Applications, Limits & Misconceptions

The DiscoveryProbe™ FDA-approved Drug Library is optimized for applications including:

• Drug repositioning and target identification in cancer, neurodegenerative, and rare disease research.
• Mechanistic pathway interrogation in cell-based, biochemical, and organoid assays.
• Validation of LC-MS-based metabolomics and exposomics workflows, leveraging enhanced feature extraction (Guo et al., 2022).
• Pharmacokinetic and pharmacodynamic profiling in preclinical models.

Common Pitfalls or Misconceptions

• Not suitable for primary screening of uncharacterized chemical space: All compounds are clinically approved or pharmacopeia-listed; novel, unapproved scaffolds are not included.
• Does not replace disease-specific custom libraries: Some rare or highly specialized targets may require supplemental compound sourcing.
• In vitro potency may not translate in vivo: Pharmacokinetic profiles and bioavailability vary by indication and species.
• Compounds are dissolved in DMSO: DMSO-sensitive assays may require alternate handling or reformulation.
• Library is not a substitute for regulatory guidance: Clinical translation requires dedicated regulatory assessment beyond screening results.

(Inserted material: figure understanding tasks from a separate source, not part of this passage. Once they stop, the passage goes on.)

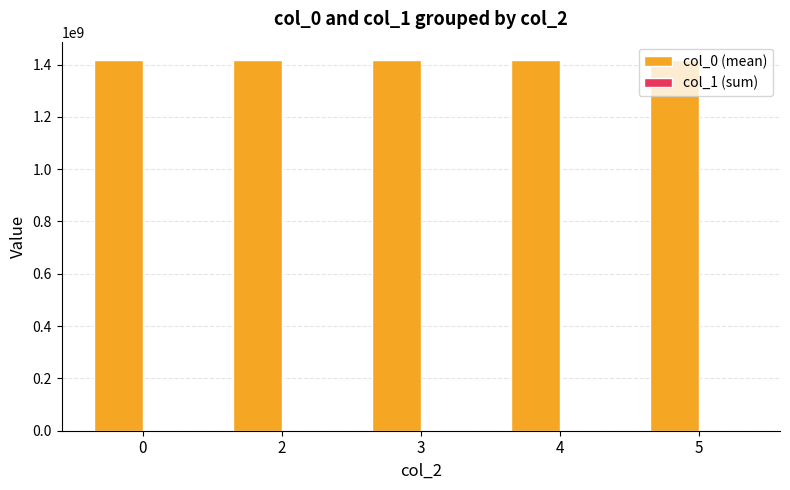

What is the average value?

1416092566.9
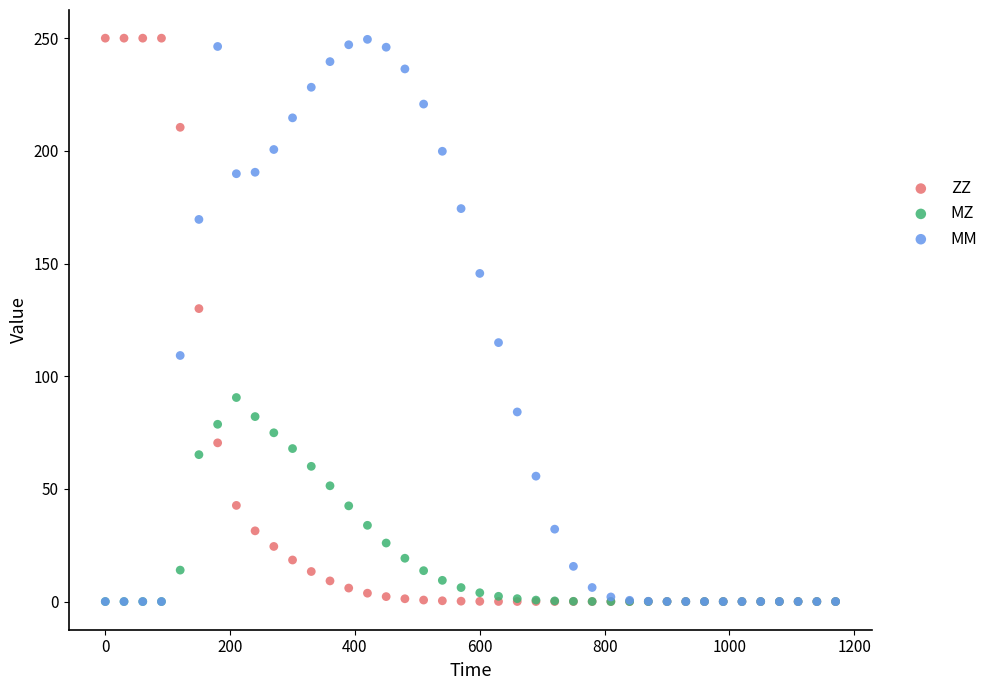

In the ZZ series, what Y value is closest to 125?

130.0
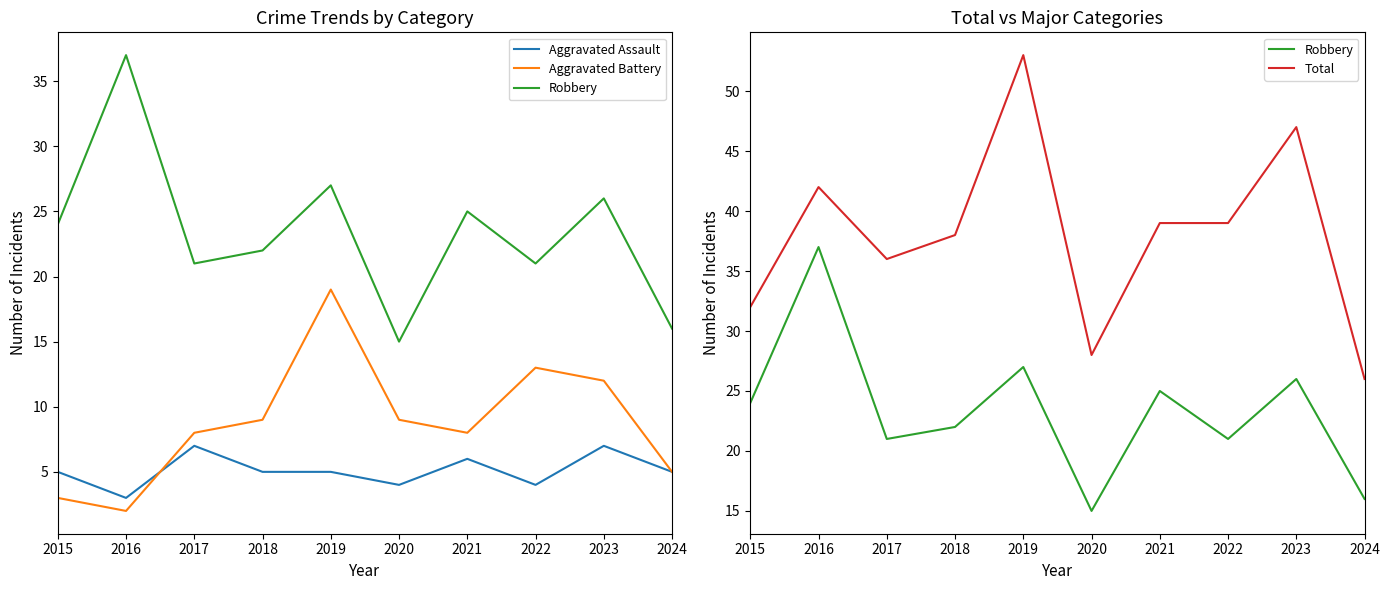

What is the sum of all Robbery values?

234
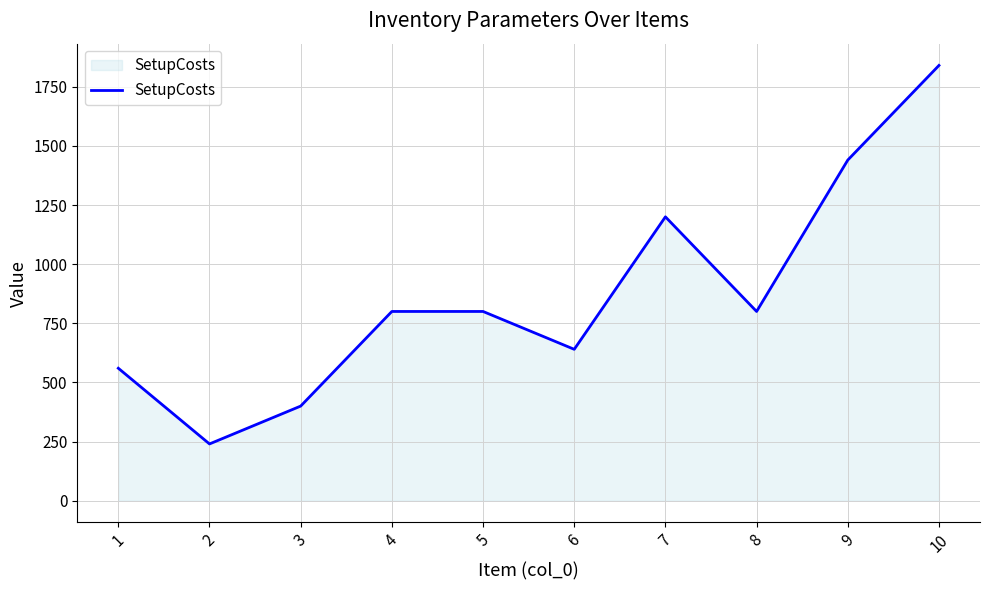

Count the number of data series in this chart.

1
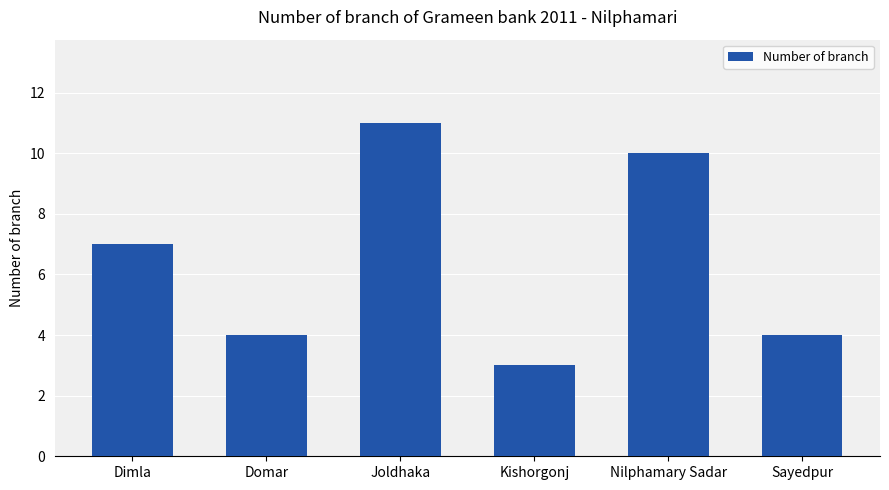

What is the smallest value displayed?

3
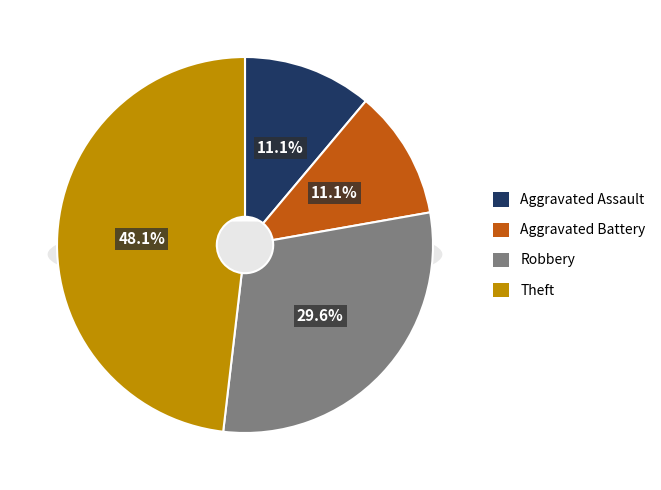

What is the largest slice in the pie chart?

Theft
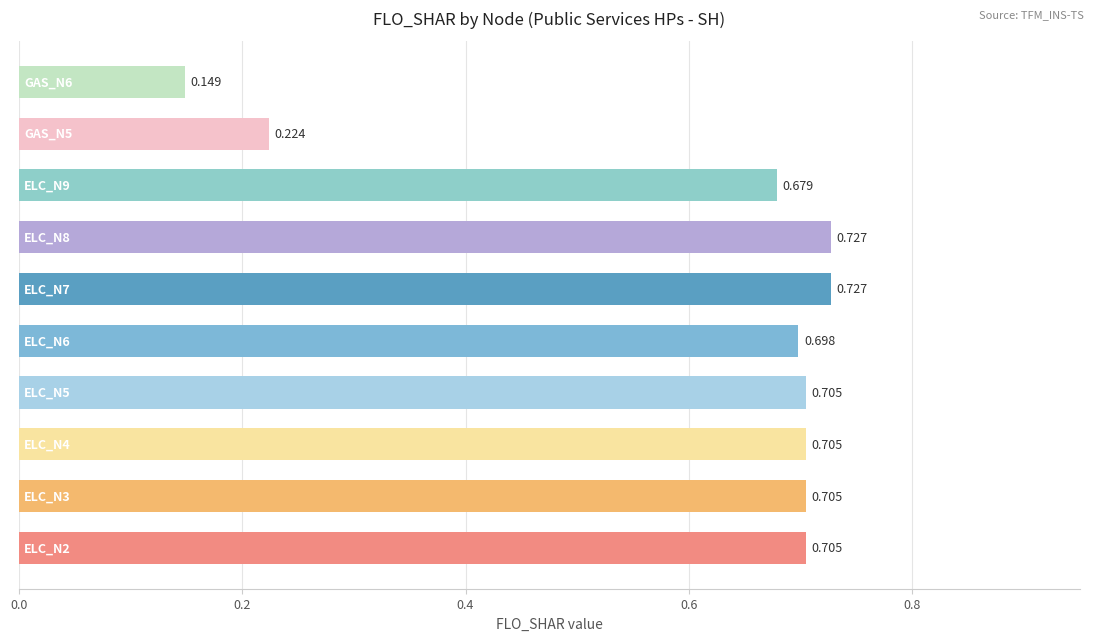

Count the number of data series in this chart.

1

Workflow Integration & Parameters

The DiscoveryProbe™ FDA-approved Drug Library is available in 96-well and deep well microplates, as well as 2D barcoded screw-top tubes, supporting compatibility with automated liquid handling systems. Each compound is supplied at 10 mM in DMSO, with recommended storage at -20°C or -80°C; stability is 12 months at -20°C and 24 months at -80°C. Shipping is performed on blue ice for evaluation samples and at room temperature or blue ice for larger formats. Key workflow integration steps:

1. Thaw at room temperature; avoid multiple freeze-thaw cycles.
2. Transfer aliquots using multichannel pipettes or automated dispensers.
3. Compatible with LC-MS, HCS, and HTS platforms including robotics and automated imaging systems.
4. Use in concentrations ranging from nanomolar to micromolar, as validated per assay type.
5. Data analysis workflows can leverage advanced feature extraction algorithms (e.g., JPA) to maximize detection and annotation (Guo et al., 2022, DOI).

This article expands upon previous coverage by providing atomic-level parameterization, explicit stability and handling guidance, and detailed mechanistic mapping beyond the scope of earlier translational articles.

Conclusion & Outlook

The DiscoveryProbe™ FDA-approved Drug Library from APExBIO is a rigorously curated, regulatory-compliant compound set that enables atomic-scale drug repositioning and pharmacological target discovery. Its robust documentation, standardized formats, and proven stability profiles support precise, reproducible screening across biomedical research domains. Integration with advanced LC-MS-based feature extraction workflows further enhances sensitivity and chemical coverage (Guo et al., 2022). Future developments may include expansion to emerging regulatory approvals and integration with AI-driven hit prioritization pipelines. For detailed product specifications and ordering, visit the DiscoveryProbe™ FDA-approved Drug Library product page.